=== Directive ===
Output every line from the beginning of the records through the line that contains "Aide visant à", exactly as it appears.

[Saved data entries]

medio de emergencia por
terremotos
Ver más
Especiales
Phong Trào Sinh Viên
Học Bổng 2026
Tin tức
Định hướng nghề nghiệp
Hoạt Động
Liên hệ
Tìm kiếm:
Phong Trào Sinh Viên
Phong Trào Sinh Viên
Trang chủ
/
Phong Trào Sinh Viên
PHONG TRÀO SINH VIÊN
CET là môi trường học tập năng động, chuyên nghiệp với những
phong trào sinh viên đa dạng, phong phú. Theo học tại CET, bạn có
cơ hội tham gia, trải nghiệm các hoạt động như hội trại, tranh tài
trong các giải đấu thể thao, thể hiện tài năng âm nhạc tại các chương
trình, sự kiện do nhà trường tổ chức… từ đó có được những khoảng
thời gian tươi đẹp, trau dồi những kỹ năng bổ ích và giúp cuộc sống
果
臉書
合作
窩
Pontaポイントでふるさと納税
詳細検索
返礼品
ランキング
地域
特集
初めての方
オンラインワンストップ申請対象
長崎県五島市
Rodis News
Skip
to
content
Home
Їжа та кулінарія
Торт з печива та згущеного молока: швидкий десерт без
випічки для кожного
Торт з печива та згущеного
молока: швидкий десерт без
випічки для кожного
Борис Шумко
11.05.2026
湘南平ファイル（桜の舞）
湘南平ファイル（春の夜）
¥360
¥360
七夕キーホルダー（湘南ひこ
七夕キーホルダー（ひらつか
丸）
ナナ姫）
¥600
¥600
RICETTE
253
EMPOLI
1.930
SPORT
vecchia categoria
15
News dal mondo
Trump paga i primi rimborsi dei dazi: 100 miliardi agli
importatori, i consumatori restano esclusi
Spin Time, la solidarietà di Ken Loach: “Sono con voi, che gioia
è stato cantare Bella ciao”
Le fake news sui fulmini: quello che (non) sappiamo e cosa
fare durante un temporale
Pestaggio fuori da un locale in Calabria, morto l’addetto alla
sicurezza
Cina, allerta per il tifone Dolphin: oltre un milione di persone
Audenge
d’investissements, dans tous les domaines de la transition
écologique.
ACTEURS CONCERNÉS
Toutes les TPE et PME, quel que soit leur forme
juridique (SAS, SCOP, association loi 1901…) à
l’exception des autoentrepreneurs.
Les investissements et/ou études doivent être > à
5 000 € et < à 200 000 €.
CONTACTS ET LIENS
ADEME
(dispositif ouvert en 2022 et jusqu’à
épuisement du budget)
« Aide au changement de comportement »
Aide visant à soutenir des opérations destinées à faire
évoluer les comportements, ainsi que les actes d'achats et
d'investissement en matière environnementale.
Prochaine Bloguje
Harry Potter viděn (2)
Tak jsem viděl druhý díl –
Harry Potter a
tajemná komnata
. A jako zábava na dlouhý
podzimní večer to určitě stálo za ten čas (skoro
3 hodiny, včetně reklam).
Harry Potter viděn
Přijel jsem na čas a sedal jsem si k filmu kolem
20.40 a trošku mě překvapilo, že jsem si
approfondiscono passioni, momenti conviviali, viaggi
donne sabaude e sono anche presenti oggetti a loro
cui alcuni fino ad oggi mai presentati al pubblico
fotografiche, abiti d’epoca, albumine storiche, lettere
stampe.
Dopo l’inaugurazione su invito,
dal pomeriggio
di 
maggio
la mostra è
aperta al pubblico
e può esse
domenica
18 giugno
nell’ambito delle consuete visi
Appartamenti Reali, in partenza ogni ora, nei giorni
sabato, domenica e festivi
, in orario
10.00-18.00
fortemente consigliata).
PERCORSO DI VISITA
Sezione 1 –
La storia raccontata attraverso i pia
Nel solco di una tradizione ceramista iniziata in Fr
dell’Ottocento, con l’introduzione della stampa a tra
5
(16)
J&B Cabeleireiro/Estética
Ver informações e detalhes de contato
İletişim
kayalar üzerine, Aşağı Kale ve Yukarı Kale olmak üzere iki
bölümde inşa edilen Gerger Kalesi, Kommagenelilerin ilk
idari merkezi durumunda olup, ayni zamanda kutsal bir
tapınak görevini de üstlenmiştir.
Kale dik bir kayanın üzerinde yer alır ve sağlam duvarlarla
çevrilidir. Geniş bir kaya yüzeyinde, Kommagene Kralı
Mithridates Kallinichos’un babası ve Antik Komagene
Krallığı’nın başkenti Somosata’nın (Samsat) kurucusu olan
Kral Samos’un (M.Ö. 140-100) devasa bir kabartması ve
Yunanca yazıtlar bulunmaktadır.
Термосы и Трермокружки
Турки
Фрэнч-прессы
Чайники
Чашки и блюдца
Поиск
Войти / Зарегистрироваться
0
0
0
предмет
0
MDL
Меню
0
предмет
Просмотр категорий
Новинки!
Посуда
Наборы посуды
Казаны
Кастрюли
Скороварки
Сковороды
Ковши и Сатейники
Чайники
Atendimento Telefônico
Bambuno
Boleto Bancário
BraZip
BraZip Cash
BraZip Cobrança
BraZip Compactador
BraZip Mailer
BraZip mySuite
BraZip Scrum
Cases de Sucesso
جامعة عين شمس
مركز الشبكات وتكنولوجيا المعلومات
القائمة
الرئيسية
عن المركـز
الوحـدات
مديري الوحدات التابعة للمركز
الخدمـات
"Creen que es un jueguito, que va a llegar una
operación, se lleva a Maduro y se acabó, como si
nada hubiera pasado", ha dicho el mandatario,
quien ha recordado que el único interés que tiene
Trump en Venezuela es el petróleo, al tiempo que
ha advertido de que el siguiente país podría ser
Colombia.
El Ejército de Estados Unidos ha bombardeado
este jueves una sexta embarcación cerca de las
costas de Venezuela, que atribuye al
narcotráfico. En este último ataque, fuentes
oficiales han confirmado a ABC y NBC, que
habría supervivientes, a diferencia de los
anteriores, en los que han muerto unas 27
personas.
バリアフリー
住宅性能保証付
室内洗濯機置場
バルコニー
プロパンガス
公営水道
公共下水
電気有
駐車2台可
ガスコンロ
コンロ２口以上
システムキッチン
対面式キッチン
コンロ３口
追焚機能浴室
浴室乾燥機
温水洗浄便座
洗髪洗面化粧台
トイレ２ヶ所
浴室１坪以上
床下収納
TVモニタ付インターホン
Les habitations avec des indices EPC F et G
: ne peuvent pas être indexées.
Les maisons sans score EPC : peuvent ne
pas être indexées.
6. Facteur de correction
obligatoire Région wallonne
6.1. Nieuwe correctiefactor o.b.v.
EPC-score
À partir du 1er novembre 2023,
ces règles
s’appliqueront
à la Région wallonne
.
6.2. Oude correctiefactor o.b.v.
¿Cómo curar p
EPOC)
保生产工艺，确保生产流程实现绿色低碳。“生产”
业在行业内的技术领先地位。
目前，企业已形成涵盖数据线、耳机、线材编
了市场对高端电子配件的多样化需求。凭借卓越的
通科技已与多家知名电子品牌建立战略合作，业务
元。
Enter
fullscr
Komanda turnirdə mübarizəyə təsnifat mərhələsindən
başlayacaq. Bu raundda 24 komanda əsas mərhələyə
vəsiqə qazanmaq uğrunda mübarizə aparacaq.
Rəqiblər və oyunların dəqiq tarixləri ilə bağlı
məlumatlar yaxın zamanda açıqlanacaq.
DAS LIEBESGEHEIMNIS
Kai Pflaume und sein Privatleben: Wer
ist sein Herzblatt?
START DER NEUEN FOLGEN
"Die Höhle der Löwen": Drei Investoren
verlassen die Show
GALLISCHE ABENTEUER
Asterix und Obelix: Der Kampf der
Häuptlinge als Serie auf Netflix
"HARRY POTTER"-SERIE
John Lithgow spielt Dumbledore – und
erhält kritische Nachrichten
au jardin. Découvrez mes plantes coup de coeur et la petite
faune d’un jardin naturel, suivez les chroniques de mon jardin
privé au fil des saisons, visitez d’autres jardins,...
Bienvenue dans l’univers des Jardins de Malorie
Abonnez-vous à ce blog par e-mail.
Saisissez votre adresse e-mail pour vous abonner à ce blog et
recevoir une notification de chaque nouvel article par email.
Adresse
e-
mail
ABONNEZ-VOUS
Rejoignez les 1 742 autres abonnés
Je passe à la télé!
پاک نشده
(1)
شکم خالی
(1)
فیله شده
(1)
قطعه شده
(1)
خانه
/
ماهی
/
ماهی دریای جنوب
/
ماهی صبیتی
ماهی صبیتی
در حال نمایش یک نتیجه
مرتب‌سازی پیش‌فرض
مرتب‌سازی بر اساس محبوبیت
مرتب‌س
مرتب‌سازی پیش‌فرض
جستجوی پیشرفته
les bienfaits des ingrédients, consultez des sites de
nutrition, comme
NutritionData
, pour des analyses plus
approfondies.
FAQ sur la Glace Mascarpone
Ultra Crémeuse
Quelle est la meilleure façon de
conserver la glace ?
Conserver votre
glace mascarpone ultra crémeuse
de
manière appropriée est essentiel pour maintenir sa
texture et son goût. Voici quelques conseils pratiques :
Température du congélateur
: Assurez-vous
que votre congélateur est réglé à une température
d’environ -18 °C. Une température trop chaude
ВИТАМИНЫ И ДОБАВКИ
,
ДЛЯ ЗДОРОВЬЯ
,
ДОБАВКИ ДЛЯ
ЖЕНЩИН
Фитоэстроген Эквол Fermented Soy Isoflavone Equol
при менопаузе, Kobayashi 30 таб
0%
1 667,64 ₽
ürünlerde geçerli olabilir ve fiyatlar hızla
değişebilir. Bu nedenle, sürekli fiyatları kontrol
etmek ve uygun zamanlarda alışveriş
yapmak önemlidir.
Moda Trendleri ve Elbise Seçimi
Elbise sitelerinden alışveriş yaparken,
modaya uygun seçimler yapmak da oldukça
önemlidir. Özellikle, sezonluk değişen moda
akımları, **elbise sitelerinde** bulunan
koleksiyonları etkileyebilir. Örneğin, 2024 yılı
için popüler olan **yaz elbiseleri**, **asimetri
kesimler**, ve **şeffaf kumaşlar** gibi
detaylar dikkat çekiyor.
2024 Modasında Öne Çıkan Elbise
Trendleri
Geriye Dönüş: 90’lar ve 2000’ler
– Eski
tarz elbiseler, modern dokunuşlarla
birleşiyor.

=== Solution for this problem ===
medio de emergencia por
terremotos
Ver más
Especiales
Phong Trào Sinh Viên
Học Bổng 2026
Tin tức
Định hướng nghề nghiệp
Hoạt Động
Liên hệ
Tìm kiếm:
Phong Trào Sinh Viên
Phong Trào Sinh Viên
Trang chủ
/
Phong Trào Sinh Viên
PHONG TRÀO SINH VIÊN
CET là môi trường học tập năng động, chuyên nghiệp với những
phong trào sinh viên đa dạng, phong phú. Theo học tại CET, bạn có
cơ hội tham gia, trải nghiệm các hoạt động như hội trại, tranh tài
trong các giải đấu thể thao, thể hiện tài năng âm nhạc tại các chương
trình, sự kiện do nhà trường tổ chức… từ đó có được những khoảng
thời gian tươi đẹp, trau dồi những kỹ năng bổ ích và giúp cuộc sống
果
臉書
合作
窩
Pontaポイントでふるさと納税
詳細検索
返礼品
ランキング
地域
特集
初めての方
オンラインワンストップ申請対象
長崎県五島市
Rodis News
Skip
to
content
Home
Їжа та кулінарія
Торт з печива та згущеного молока: швидкий десерт без
випічки для кожного
Торт з печива та згущеного
молока: швидкий десерт без
випічки для кожного
Борис Шумко
11.05.2026
湘南平ファイル（桜の舞）
湘南平ファイル（春の夜）
¥360
¥360
七夕キーホルダー（湘南ひこ
七夕キーホルダー（ひらつか
丸）
ナナ姫）
¥600
¥600
RICETTE
253
EMPOLI
1.930
SPORT
vecchia categoria
15
News dal mondo
Trump paga i primi rimborsi dei dazi: 100 miliardi agli
importatori, i consumatori restano esclusi
Spin Time, la solidarietà di Ken Loach: “Sono con voi, che gioia
è stato cantare Bella ciao”
Le fake news sui fulmini: quello che (non) sappiamo e cosa
fare durante un temporale
Pestaggio fuori da un locale in Calabria, morto l’addetto alla
sicurezza
Cina, allerta per il tifone Dolphin: oltre un milione di persone
Audenge
d’investissements, dans tous les domaines de la transition
écologique.
ACTEURS CONCERNÉS
Toutes les TPE et PME, quel que soit leur forme
juridique (SAS, SCOP, association loi 1901…) à
l’exception des autoentrepreneurs.
Les investissements et/ou études doivent être > à
5 000 € et < à 200 000 €.
CONTACTS ET LIENS
ADEME
(dispositif ouvert en 2022 et jusqu’à
épuisement du budget)
« Aide au changement de comportement »
Aide visant à soutenir des opérations destinées à faire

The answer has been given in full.